# Aim of the task:
From the entries below, copy every line that has the word "labels".

=== Extracted information ===

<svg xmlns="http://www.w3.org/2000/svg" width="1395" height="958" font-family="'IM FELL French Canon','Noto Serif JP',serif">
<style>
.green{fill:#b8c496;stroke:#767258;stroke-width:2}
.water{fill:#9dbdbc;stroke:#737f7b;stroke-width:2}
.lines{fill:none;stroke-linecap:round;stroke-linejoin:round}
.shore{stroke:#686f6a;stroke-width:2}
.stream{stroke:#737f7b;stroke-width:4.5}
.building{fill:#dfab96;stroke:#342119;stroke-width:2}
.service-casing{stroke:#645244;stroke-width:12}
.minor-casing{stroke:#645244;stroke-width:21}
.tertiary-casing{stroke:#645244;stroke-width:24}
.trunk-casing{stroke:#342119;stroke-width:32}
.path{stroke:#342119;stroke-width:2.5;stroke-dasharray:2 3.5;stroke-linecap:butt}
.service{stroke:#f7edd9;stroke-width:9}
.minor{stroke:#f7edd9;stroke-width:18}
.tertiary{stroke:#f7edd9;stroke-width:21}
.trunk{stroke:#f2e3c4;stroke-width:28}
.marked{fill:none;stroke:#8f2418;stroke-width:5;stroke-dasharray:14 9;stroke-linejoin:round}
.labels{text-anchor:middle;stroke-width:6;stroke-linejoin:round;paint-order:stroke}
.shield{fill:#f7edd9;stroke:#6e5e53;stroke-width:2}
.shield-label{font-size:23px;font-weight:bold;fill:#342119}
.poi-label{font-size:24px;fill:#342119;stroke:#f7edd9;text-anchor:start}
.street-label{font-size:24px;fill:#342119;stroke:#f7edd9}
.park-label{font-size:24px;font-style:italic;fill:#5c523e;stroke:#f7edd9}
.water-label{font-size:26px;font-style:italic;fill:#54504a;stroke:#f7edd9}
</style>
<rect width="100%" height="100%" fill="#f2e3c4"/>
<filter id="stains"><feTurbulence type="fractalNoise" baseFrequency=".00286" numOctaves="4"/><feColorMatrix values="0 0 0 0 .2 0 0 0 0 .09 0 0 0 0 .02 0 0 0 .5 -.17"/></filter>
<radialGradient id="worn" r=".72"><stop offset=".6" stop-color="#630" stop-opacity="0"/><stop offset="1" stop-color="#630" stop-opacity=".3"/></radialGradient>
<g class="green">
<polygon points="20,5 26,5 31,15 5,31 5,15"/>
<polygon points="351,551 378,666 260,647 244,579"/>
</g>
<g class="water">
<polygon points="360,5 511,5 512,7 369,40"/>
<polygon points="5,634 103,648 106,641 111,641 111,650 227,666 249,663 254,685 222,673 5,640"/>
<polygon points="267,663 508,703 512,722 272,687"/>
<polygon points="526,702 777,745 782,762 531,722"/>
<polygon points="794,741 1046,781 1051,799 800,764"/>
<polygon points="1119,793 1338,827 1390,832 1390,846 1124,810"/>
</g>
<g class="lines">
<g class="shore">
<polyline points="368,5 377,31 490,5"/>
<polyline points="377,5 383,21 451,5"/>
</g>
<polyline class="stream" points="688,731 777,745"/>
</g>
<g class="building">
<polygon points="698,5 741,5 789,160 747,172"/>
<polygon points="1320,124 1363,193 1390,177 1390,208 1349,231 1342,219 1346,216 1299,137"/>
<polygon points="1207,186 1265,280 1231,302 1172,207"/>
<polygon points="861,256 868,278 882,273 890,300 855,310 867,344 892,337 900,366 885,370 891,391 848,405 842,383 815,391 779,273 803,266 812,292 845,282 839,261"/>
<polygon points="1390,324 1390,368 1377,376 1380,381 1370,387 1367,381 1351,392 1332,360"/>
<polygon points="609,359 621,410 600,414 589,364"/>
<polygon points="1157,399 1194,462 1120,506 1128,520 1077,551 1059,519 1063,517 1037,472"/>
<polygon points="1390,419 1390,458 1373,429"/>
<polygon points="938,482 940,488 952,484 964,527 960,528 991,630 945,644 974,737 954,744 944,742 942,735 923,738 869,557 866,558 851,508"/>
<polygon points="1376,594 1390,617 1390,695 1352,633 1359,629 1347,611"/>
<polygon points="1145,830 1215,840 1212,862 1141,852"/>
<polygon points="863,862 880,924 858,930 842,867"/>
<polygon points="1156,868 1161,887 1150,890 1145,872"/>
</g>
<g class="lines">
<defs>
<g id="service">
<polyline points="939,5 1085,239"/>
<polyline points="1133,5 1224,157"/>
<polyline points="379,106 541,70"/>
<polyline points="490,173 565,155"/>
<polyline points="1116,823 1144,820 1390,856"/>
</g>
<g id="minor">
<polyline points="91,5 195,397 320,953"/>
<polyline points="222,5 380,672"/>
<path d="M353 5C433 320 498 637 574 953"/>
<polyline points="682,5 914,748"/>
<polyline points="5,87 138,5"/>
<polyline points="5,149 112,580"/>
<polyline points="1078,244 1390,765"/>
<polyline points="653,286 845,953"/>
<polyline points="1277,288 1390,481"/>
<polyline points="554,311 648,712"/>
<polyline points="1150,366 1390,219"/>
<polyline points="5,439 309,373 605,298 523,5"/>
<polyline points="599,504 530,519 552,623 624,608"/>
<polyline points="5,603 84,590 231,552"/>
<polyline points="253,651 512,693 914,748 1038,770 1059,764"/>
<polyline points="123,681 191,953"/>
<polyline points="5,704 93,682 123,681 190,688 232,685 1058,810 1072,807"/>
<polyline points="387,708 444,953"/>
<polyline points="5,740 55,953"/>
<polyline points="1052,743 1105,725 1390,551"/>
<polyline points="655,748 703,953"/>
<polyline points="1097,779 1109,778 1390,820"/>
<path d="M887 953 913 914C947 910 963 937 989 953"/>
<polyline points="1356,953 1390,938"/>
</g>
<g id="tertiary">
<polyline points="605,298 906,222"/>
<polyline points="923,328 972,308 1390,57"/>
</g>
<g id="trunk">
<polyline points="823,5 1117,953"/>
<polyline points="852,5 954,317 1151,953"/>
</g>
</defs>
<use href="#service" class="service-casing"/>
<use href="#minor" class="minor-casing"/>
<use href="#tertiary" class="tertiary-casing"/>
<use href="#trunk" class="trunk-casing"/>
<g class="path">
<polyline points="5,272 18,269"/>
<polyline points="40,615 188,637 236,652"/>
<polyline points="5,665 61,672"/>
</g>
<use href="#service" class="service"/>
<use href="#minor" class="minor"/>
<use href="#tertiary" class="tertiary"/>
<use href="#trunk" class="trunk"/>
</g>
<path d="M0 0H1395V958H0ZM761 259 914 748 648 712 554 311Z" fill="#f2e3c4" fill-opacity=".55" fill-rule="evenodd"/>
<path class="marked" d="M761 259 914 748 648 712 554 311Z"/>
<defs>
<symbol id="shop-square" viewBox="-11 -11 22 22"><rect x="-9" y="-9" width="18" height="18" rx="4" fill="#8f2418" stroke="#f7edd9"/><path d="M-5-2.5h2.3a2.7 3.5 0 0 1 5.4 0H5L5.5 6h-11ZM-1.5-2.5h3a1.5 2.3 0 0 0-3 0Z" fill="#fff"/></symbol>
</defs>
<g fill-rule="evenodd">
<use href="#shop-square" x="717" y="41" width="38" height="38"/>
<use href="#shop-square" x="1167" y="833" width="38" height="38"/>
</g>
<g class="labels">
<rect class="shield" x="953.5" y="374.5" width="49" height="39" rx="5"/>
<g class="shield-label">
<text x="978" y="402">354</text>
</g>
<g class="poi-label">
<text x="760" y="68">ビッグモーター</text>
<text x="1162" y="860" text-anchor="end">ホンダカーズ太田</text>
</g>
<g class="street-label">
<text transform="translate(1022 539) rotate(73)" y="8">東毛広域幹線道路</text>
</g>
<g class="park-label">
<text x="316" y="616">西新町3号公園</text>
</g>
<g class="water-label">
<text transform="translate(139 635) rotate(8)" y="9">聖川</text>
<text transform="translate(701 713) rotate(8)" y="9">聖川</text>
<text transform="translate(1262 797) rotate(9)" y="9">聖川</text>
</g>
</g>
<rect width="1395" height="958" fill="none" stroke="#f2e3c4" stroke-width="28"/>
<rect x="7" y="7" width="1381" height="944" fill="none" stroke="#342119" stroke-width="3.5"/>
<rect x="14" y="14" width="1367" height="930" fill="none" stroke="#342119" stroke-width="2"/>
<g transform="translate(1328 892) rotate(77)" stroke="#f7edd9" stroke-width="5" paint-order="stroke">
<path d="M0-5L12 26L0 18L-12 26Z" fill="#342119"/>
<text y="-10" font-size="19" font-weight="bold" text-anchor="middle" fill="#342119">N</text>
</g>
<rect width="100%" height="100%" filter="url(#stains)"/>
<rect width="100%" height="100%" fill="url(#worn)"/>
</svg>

===

# Response to the task:
.labels{text-anchor:middle;stroke-width:6;stroke-linejoin:round;paint-order:stroke}
<g class="labels">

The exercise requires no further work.